DOCUMENT EXTRACT:
Accordingly, even if subsequent testing showed that an epoxied
package was defective, current practices would not allow for the
replacement or repositioning of selected components. For this
reason, the inability to rework conductive epoxy is presently
considered a disadvantage of such technology. Accordingly, an
attachment process that also allows reworking is needed.
[0007] Attempts have been made to remedy the problems discussed
above, however, they have met only limited success. Adhesive tape
and conductive resin have been used for components with peripheral
leads, wherein the leads electrically connect to contact pads on
the substrate surrounding the perimeter of the component. The
adhesive tape is placed between the component and the substrate to
provide a mechanical connection and the conductive resin is placed
on the contact pads to provide an electrical connection with the
peripheral leads. The conductive resin does not bond the leads to
the pads, it simply provides a conduction path, thus, the component
may be replaced or repositioned by removing it from the adhesive
tape. Accordingly, the removal process does not require heat and
the attachment process allows reworking, but the electrical
connection has proven unreliable. Because the conductive resin does
not provide a mechanical bond of the leads to the contact pads, the
electrical connection may be easily compromised. The adhesive tape
might be sufficient to bond the component to the substrate, but it
is not sufficient to keep the leads electrically connected to the
contact pads. Accordingly, an attachment process that provides a
durable electrical connection is also needed.
[0008] Notably, the tape and resin process described above is
applicable to a limited number of component types. For example, it
would be impractical to use the process with a component having for
its leads an array of conductive bumps between the component and
the substrate, providing both an electrical and a mechanical
connection. The difficulty of applying adhesive tape amongst an
array of contact pads on a substrate is typically sufficient to
discourage use of the tape and resin process. Accordingly, an
attachment process applicable to a variety of components is also
needed.
[0009] Thus, it can be seen from the above discussion that it would
be an improvement in the art to provide a method for forming
durable connections between a variety of components and substrates,
wherein the connections do not require heat for reworking. In other
words, the ability to rework is needed while providing durable and
reliable connections, wherein the rework has little impact on the
substrate and neighboring components and connections.

Items stored from a collection:
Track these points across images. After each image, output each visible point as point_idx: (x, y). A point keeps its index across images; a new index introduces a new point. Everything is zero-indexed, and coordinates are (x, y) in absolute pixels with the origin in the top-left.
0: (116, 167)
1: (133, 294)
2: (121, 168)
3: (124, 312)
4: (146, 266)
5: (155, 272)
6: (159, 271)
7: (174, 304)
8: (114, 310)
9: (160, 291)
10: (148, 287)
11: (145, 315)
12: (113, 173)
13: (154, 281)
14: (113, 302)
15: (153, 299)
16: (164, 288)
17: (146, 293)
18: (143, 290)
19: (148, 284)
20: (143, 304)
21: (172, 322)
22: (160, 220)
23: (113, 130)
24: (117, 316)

==

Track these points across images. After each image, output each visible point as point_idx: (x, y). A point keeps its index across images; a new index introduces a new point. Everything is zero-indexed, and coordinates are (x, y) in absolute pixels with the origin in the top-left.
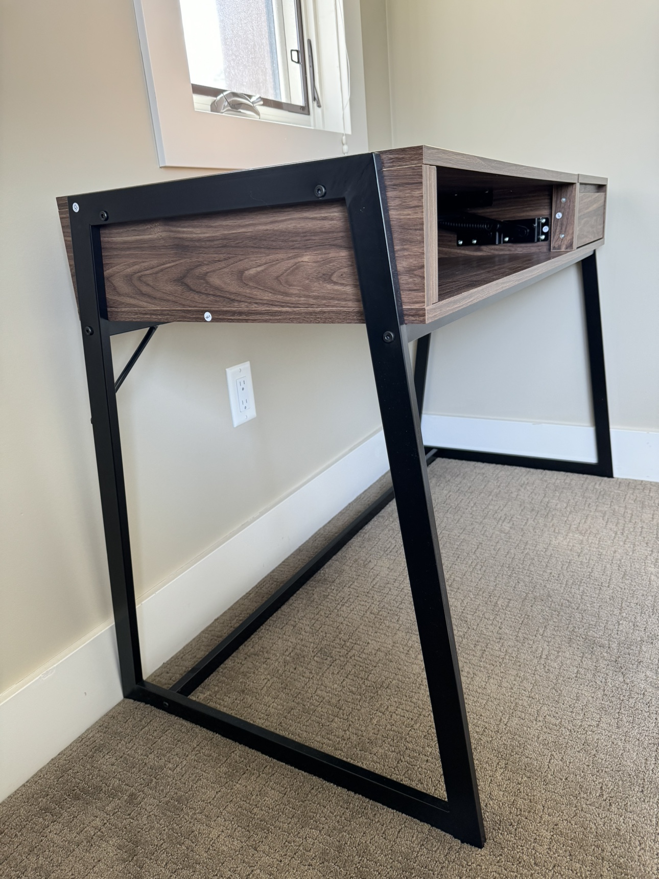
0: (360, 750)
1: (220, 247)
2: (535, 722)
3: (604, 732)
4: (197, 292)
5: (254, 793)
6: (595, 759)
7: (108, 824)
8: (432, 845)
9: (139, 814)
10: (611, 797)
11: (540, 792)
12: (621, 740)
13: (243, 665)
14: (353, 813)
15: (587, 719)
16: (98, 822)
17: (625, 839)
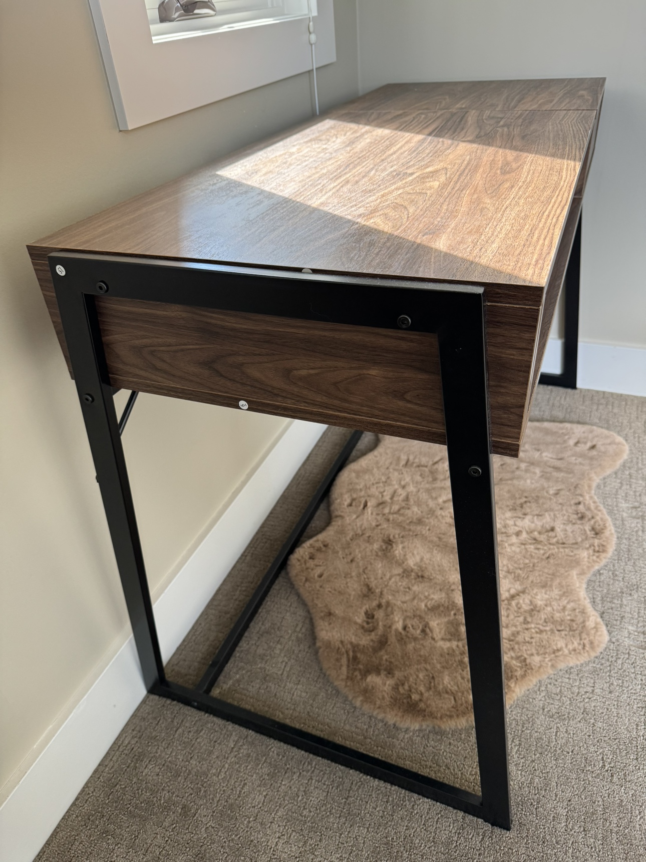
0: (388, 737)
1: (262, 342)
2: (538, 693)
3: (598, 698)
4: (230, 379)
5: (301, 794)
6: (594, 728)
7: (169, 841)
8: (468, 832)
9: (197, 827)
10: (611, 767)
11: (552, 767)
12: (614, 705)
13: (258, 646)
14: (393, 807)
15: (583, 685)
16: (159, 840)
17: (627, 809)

QUESTIONS:
a) According to the patent excerpt, what is placed on the contact pads to provide an electrical connection with the peripheral leads?
b) List each attachment process that the patent excerpt states is needed.
c) Translate this sentence from the patent excerpt into French: "The adhesive tape might be sufficient to bond the component to the substrate, but it is not sufficient to keep the leads electrically connected to the contact pads."
The items were taken from a source separate from the patent excerpt.

EXPECTED OUTPUTS:
a) Conductive resin.

b)
- An attachment process that also allows reworking
- An attachment process that provides a durable electrical connection
- An attachment process applicable to a variety of components

c) Le ruban adhésif pourrait suffire à fixer le composant au substrat, mais il ne suffit pas à maintenir les broches connectées électriquement aux plots de contact.